┌─ THE DATA
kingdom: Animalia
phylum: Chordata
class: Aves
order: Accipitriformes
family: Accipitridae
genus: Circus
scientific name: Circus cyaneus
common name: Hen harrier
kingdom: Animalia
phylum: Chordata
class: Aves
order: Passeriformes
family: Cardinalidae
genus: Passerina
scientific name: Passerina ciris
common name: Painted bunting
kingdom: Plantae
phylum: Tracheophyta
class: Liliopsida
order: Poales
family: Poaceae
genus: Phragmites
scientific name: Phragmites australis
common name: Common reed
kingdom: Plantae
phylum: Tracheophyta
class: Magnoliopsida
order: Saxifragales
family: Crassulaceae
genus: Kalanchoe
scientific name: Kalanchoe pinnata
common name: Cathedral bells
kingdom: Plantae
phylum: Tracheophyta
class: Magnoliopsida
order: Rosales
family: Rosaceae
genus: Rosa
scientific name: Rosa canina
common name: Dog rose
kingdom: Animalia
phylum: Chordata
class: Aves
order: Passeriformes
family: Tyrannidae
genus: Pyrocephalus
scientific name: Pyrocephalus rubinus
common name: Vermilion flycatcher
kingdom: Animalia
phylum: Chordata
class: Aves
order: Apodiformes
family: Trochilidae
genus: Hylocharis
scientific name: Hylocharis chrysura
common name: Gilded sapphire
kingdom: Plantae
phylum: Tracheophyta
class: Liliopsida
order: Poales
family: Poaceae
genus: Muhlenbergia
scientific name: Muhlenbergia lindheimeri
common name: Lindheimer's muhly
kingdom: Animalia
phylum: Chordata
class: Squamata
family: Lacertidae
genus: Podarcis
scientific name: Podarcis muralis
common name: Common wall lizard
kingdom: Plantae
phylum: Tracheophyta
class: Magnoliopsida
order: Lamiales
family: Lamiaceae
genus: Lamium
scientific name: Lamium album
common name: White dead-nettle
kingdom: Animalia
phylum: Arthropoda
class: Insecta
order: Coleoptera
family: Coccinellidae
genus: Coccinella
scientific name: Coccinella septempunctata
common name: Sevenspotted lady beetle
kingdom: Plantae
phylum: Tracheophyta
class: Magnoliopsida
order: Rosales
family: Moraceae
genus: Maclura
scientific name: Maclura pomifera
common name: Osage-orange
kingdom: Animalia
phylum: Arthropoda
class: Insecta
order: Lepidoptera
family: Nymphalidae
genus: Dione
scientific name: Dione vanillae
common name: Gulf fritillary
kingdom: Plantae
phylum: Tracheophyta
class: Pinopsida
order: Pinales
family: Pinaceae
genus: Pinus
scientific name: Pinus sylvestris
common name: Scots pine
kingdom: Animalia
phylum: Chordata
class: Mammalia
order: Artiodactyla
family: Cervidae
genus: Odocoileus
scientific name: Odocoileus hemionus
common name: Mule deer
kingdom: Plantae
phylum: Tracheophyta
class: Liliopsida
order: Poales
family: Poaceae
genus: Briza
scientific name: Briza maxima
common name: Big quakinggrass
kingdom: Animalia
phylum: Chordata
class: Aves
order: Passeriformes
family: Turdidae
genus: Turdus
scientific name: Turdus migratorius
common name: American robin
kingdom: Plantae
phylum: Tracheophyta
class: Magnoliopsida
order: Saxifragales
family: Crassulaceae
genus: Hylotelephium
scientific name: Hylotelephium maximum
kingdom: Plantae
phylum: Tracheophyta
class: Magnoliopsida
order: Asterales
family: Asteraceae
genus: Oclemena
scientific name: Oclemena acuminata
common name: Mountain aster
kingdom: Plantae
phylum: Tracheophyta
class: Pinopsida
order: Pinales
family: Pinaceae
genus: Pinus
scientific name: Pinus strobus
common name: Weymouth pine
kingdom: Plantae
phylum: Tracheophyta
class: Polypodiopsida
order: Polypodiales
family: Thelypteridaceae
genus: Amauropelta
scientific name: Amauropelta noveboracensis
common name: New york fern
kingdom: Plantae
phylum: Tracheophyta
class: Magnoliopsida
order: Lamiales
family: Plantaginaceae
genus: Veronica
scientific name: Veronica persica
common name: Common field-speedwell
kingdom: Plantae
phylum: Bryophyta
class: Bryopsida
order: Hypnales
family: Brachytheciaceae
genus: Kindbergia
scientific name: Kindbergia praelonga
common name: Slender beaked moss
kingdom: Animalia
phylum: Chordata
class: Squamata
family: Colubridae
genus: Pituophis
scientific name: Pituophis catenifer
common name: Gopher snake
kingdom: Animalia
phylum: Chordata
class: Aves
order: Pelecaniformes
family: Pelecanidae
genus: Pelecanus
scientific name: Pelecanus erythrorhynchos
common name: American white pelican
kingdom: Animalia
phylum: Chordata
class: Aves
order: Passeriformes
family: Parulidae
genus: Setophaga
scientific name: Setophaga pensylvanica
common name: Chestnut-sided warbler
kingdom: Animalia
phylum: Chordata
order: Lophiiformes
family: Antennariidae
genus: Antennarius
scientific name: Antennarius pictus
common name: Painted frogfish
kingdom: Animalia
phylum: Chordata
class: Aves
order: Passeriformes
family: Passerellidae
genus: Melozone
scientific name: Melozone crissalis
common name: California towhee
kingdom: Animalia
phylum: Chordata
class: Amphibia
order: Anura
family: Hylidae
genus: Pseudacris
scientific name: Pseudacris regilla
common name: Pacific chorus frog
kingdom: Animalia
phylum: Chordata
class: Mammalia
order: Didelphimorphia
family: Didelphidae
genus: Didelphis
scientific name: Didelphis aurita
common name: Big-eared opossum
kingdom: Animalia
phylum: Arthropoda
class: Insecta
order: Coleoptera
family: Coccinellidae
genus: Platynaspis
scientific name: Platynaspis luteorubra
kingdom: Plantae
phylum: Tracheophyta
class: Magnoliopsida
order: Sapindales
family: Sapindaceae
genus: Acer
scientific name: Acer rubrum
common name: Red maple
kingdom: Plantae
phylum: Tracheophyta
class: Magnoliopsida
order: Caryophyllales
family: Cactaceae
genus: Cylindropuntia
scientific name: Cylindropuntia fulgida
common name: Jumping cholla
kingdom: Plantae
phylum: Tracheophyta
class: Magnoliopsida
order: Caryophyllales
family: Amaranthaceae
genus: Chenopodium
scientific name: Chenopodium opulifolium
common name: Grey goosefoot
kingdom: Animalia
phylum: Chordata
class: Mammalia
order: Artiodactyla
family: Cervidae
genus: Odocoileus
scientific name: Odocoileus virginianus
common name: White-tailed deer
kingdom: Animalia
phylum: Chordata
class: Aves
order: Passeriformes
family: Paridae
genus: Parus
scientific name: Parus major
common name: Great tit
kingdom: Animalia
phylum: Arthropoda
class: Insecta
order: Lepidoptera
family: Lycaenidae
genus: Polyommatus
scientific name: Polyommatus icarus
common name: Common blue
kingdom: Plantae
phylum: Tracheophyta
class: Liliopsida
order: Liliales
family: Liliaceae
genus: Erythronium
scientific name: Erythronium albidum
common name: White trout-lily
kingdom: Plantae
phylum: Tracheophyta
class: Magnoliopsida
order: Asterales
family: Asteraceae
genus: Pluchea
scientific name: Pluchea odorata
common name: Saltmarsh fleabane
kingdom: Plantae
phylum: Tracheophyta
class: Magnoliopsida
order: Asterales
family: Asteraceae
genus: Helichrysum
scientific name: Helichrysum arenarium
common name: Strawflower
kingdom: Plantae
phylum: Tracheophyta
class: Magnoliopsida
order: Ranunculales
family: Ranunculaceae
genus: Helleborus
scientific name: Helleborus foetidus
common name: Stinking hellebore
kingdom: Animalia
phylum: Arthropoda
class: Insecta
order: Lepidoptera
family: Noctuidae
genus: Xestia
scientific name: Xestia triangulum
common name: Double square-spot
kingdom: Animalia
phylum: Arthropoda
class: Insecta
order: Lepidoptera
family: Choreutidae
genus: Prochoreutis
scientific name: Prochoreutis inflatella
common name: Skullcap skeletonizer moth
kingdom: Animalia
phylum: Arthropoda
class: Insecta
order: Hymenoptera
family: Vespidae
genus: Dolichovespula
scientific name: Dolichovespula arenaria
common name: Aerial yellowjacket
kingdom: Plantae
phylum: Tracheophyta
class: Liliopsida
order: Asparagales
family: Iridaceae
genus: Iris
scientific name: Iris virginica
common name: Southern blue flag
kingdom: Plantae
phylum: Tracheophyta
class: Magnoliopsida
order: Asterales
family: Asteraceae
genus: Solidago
└─
Please echo everything from the start of the data above down to the line containing "scientific name: Podarcis muralis", including both ends.

kingdom: Animalia
phylum: Chordata
class: Aves
order: Accipitriformes
family: Accipitridae
genus: Circus
scientific name: Circus cyaneus
common name: Hen harrier
kingdom: Animalia
phylum: Chordata
class: Aves
order: Passeriformes
family: Cardinalidae
genus: Passerina
scientific name: Passerina ciris
common name: Painted bunting
kingdom: Plantae
phylum: Tracheophyta
class: Liliopsida
order: Poales
family: Poaceae
genus: Phragmites
scientific name: Phragmites australis
common name: Common reed
kingdom: Plantae
phylum: Tracheophyta
class: Magnoliopsida
order: Saxifragales
family: Crassulaceae
genus: Kalanchoe
scientific name: Kalanchoe pinnata
common name: Cathedral bells
kingdom: Plantae
phylum: Tracheophyta
class: Magnoliopsida
order: Rosales
family: Rosaceae
genus: Rosa
scientific name: Rosa canina
common name: Dog rose
kingdom: Animalia
phylum: Chordata
class: Aves
order: Passeriformes
family: Tyrannidae
genus: Pyrocephalus
scientific name: Pyrocephalus rubinus
common name: Vermilion flycatcher
kingdom: Animalia
phylum: Chordata
class: Aves
order: Apodiformes
family: Trochilidae
genus: Hylocharis
scientific name: Hylocharis chrysura
common name: Gilded sapphire
kingdom: Plantae
phylum: Tracheophyta
class: Liliopsida
order: Poales
family: Poaceae
genus: Muhlenbergia
scientific name: Muhlenbergia lindheimeri
common name: Lindheimer's muhly
kingdom: Animalia
phylum: Chordata
class: Squamata
family: Lacertidae
genus: Podarcis
scientific name: Podarcis muralis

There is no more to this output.